**SOURCE TEXT:**
From the Cerrado Mineiro region, Cerrado Coffee Growers Federation president Gláucio de Castro observed that “plants are producing heavier fruit with thinner skin, improving yield,” while Expocacer chief executive Simão Pedro de Lima described expected productivity as “good” but said it “will not match the 2020 crop, when the Cerrado produced 7.7 million bags. We are talking about something closer to 7 million bags” (Valor International).

Despite strong crop assessments, the harvest is not advancing uniformly. The research center Cepea reports that Arabica harvest remains slow across most Brazilian regions, with fieldwork gaining momentum primarily in Zona da Mata, Minas Gerais; it expects the harvest pace to pick up from the second half of May onward and notes that activities in Cerrado Mineiro are expected to begin in late May (Cepea – “Arabica coffee harvest remains slow, says Cepea”).

**DATA PROVIDED:**

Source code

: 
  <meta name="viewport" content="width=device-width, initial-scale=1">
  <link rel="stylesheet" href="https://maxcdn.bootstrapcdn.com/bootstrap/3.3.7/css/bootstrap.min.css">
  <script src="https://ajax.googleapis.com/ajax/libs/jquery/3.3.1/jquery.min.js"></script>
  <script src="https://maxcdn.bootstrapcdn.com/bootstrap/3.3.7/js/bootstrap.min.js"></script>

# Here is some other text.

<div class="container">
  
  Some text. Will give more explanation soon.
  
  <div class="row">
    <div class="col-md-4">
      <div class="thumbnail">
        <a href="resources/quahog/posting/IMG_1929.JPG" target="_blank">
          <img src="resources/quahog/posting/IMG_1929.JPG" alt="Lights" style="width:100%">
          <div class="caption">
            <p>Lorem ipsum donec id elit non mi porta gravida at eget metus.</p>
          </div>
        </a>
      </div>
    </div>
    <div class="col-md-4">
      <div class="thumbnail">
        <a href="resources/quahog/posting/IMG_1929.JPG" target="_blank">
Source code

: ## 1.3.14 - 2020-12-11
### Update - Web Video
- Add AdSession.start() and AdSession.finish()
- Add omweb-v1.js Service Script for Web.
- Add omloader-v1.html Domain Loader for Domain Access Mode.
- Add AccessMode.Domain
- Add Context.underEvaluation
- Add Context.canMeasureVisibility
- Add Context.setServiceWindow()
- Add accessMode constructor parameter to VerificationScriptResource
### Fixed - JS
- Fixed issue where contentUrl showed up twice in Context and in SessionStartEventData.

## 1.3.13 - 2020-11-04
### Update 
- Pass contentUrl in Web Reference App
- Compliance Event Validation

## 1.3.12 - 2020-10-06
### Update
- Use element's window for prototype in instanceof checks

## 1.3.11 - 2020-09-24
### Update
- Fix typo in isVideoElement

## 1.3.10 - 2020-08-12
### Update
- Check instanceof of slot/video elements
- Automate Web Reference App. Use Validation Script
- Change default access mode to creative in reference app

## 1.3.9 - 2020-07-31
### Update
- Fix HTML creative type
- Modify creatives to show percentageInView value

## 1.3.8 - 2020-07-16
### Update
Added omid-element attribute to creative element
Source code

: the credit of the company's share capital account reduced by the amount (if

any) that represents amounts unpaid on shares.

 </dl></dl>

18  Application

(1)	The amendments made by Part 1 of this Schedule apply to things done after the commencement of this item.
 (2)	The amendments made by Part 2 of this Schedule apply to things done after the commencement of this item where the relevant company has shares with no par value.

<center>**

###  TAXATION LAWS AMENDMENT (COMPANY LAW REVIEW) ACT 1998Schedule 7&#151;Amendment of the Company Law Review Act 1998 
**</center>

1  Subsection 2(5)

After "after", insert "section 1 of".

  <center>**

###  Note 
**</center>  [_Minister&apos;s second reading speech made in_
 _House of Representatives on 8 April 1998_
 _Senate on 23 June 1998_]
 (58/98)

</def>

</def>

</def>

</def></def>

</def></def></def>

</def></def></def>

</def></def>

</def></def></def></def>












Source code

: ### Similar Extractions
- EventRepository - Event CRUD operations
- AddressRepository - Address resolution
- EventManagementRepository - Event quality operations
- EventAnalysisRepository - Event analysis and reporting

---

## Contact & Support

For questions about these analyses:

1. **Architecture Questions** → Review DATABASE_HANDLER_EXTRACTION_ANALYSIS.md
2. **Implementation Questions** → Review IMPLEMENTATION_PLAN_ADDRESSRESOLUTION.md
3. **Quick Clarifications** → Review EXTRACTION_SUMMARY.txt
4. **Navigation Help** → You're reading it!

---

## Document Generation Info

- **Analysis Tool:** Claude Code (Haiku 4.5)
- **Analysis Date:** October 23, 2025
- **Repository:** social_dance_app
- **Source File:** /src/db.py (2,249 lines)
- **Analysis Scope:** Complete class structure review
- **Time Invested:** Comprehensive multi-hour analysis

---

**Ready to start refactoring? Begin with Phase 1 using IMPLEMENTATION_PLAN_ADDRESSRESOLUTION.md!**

**WHAT YOU WILL DO:** Pick up the coffee harvest text from its last sentence and continue it.

**YOUR RESPONSE:**
Market participants are already reacting to the higher-end forecasts. Barchart reports that Arabica coffee prices fell as traders “priced in expectations of a bumper Brazil coffee crop,” and cites a StoneX projection of a 2026 global coffee surplus of 10 million bags, compared with 1.8 million in 2025, as well as a USDA Foreign Agricultural Service estimate of world coffee production at 178.848 million bags in 2025/26, up 2% year on year (Barchart – “Arabica Coffee Retreats on Expectations of a Bumper Brazil Coffee Crop”).

Alongside volume expectations, sustainability‑verified supply is expanding. Sucafina states that available IMPACT‑verified coffees from Brazil will reach 4.22 million bags and notes that IMPACT audits are expected in June 2026 for Conilon and July 2026 for Arabica, with additional IMPACT‑verified producers to be added in South Minas, Cerrado and Mogiana during 2026 (Sucafina – “Brazil Arabica Harvest Update”).